Salsa de Chile Chilaca

salsa, fresh salsa

Salsa de Chile Chilaca

I have been attending Sunday Mass with my Sister at her Home Parish since we moved back from Edinburg, Texas.  After mass I head over to a small Mercado to pick up a few items for the week.   Stocked up for the week I head over to their small produce selection.  I always find somethng new.  Yesterday I ran across these bright green Chilaca peppers and scooped up the few they had left.  Hard to find chilaca peppers are popular in Guanajuato and often eaten as rajas or stuffed (chile rellano).
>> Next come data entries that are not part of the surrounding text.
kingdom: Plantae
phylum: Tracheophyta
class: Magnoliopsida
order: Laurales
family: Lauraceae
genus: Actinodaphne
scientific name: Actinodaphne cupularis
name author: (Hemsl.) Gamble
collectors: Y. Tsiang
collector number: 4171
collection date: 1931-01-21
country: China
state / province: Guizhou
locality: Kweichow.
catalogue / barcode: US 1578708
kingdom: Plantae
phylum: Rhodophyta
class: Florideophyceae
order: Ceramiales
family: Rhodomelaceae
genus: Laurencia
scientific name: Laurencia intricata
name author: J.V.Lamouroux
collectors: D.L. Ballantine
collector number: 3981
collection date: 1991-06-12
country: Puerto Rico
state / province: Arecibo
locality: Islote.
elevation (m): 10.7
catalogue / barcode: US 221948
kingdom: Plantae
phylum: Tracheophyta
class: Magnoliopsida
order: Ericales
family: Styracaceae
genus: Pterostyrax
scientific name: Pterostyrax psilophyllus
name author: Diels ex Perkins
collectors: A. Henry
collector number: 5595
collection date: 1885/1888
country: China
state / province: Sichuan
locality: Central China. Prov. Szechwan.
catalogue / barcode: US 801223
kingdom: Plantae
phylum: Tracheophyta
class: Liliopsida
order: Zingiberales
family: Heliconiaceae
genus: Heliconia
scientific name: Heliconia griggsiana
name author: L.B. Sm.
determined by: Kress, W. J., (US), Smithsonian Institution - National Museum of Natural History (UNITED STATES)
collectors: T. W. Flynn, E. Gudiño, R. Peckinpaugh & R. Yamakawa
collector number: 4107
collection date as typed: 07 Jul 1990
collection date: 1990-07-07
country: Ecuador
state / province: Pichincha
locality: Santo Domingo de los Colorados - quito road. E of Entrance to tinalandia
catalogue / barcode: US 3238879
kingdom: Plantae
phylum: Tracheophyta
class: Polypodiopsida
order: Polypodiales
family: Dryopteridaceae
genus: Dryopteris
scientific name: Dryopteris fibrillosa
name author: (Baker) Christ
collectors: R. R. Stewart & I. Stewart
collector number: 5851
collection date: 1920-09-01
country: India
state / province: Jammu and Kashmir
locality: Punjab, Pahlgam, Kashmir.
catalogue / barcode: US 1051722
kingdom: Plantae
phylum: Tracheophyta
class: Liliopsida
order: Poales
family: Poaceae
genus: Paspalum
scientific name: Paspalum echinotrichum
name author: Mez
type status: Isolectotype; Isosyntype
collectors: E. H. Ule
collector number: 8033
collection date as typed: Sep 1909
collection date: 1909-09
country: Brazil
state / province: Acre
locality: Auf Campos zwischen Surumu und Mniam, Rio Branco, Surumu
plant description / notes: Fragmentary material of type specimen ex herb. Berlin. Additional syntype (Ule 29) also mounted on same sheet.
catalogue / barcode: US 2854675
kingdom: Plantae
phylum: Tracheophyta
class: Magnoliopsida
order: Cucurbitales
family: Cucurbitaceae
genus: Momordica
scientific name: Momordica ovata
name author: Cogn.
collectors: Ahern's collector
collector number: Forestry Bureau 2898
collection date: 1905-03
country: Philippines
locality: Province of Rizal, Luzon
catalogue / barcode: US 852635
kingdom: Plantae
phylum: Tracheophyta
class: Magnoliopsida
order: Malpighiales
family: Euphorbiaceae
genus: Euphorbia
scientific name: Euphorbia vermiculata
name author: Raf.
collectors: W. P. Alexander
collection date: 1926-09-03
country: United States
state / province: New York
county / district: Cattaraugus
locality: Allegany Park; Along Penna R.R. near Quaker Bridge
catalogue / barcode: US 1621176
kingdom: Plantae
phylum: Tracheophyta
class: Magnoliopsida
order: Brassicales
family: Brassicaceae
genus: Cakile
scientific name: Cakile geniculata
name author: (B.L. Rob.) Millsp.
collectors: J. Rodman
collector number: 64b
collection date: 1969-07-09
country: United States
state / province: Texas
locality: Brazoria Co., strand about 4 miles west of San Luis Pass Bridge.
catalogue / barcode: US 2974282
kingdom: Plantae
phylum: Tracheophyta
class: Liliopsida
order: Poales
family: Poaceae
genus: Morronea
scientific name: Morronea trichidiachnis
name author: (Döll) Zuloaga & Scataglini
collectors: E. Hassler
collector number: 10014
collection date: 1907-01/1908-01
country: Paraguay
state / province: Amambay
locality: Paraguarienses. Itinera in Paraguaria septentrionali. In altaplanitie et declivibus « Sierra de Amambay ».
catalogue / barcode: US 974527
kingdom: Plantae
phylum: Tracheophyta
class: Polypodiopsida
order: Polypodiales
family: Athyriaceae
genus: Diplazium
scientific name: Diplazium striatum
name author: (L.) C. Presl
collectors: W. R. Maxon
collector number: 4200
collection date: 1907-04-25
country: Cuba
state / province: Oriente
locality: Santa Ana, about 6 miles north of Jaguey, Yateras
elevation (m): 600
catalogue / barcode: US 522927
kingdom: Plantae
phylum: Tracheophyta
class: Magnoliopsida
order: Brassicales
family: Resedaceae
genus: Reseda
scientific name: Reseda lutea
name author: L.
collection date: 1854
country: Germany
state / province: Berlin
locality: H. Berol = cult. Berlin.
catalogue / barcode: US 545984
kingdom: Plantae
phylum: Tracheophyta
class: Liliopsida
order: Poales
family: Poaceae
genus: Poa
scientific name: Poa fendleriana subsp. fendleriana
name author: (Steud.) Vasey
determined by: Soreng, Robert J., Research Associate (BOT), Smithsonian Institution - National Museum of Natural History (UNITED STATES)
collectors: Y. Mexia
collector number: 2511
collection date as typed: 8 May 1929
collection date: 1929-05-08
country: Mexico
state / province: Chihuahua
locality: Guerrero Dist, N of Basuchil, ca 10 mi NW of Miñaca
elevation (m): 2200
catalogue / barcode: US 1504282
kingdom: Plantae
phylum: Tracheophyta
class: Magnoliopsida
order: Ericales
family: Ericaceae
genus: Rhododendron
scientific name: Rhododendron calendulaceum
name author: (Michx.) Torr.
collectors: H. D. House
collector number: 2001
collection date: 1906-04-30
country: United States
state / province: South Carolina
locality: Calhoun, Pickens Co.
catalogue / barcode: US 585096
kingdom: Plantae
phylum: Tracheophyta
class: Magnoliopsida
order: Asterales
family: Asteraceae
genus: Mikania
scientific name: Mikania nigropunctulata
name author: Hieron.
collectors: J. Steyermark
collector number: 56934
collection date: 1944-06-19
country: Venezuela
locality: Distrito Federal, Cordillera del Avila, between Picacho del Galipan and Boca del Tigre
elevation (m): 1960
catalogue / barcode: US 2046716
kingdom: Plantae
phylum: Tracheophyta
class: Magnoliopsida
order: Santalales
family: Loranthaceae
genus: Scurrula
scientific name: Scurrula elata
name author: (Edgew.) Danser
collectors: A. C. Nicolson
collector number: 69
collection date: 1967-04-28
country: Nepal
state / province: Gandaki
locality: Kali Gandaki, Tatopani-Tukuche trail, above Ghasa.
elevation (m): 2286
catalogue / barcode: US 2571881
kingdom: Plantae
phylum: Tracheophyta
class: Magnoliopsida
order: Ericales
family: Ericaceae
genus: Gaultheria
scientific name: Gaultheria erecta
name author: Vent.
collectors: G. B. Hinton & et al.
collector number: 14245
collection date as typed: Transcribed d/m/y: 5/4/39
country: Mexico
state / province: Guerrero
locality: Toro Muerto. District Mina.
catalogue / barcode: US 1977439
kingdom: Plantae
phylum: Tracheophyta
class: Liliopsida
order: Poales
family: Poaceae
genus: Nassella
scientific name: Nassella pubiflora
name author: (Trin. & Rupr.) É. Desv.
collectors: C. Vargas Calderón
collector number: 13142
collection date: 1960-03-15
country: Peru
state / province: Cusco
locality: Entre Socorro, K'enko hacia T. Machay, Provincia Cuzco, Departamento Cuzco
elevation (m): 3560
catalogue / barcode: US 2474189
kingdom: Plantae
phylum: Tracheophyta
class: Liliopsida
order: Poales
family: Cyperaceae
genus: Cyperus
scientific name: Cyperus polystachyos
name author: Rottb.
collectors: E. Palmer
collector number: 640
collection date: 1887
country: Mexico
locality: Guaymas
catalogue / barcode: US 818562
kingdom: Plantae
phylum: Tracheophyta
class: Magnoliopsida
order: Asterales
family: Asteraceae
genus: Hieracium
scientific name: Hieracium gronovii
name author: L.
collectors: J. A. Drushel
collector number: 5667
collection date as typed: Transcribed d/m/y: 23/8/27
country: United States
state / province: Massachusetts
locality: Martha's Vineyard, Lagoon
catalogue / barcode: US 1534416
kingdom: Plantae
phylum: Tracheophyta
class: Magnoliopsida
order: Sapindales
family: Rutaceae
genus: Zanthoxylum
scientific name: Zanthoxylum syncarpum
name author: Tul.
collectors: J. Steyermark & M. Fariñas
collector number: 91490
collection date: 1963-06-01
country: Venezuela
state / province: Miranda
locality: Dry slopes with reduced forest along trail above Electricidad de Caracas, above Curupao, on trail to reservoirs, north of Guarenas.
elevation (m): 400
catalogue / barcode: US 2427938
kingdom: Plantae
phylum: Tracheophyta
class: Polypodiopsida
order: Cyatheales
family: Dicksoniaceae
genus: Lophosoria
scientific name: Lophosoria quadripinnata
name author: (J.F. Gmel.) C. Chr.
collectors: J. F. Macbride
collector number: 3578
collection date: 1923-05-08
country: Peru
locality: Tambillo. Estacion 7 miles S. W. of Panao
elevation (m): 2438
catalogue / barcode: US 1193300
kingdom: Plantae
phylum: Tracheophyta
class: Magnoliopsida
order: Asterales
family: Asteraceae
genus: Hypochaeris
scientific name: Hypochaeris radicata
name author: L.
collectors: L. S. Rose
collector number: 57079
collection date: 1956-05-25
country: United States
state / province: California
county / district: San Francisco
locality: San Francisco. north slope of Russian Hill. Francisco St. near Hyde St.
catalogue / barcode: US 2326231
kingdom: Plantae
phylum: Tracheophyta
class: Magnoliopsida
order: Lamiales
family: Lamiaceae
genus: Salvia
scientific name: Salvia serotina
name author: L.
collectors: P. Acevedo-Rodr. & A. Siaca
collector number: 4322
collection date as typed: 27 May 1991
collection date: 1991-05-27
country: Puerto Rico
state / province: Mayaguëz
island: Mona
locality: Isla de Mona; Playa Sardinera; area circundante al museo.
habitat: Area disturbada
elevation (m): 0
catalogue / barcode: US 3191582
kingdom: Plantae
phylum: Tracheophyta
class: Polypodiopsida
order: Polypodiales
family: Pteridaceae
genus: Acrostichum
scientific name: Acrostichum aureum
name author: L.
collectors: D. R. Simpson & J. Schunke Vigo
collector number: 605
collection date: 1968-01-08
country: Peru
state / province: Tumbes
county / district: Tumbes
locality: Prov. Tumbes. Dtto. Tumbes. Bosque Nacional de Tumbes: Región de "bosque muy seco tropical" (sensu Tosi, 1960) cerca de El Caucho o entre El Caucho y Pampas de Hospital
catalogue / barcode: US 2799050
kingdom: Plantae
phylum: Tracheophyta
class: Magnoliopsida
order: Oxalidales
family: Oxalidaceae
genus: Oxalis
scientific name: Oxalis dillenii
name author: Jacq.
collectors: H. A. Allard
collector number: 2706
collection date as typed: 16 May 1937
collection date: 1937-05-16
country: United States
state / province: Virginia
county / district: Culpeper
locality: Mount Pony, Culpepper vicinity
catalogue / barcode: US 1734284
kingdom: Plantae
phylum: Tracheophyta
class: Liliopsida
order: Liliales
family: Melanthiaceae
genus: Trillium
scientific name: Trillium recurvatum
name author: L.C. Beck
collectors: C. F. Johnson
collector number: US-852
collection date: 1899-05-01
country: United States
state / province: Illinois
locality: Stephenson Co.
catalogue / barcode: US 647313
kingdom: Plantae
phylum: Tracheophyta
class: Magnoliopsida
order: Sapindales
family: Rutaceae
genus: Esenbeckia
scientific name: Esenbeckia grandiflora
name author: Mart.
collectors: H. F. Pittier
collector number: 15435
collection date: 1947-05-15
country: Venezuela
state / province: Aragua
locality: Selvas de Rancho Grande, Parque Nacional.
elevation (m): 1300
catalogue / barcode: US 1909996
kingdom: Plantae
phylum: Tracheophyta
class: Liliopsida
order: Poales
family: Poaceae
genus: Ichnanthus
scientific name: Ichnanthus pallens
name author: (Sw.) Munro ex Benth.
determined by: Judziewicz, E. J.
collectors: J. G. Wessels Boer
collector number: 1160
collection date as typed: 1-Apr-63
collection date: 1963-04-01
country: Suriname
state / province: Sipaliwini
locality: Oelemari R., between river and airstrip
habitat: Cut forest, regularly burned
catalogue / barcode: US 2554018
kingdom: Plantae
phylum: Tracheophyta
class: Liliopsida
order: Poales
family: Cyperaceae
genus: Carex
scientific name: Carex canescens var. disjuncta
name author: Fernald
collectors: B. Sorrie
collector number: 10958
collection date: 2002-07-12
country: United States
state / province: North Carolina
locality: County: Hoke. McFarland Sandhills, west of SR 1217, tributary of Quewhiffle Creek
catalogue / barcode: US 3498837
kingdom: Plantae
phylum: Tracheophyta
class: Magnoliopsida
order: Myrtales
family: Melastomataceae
Bright green, long, flat and curvy these peppers are often confused with a New Mexican chile or poblano.  As they ripen they become a rich deep brown chocolate color (like mole) and their flavor becomes a little meatier, stronger.   When dried a chilaca becomes a pasilla pepper.


Chilacas pepper

The deep brown color of this chile is termed “achocolatado” in Spanish, meaning “chocolate colored”.

The name Chilaca is derived from the Nahuatl acatl meaning “gray hair” or “old”, an appropriate description of this bent and wrinkled chile.

Pasilla (pronounced pah-SEE-yah; literally “little raisin”)






Salsa de Chile Chilaca

Yield: makes 2 cups


  • 6 fresh chilacas
  • 2 garlic cloves
  • ½ medium onion
  • 1 tsp oregano
  • Salt
  • Pepper
  • Water


  1. Place the chilacas, garlic and onion on a baking sheet.
  2. Place under broiler, until charred. 5 to 7 minutes.
  3. Be sure to watch the garlic, it will char quickly.
  4. Remove from broiler cover with dish towel and allow to steam for about 5 minutes.
  5. Remove charred skin, stem and seeds.
  6. Remove skin from garlic and onion.
  7. Place chilacas, garlic, onion and oregano into a molcajete or blender along with a splash of water.
  8. Puree until smooth.
  9. Season to taste with salt and pepper.







  1. Jill says

    I live in California, too. Pasilla peppers sold here are actually poblano peppers. Poblano are much wider that true pasillas.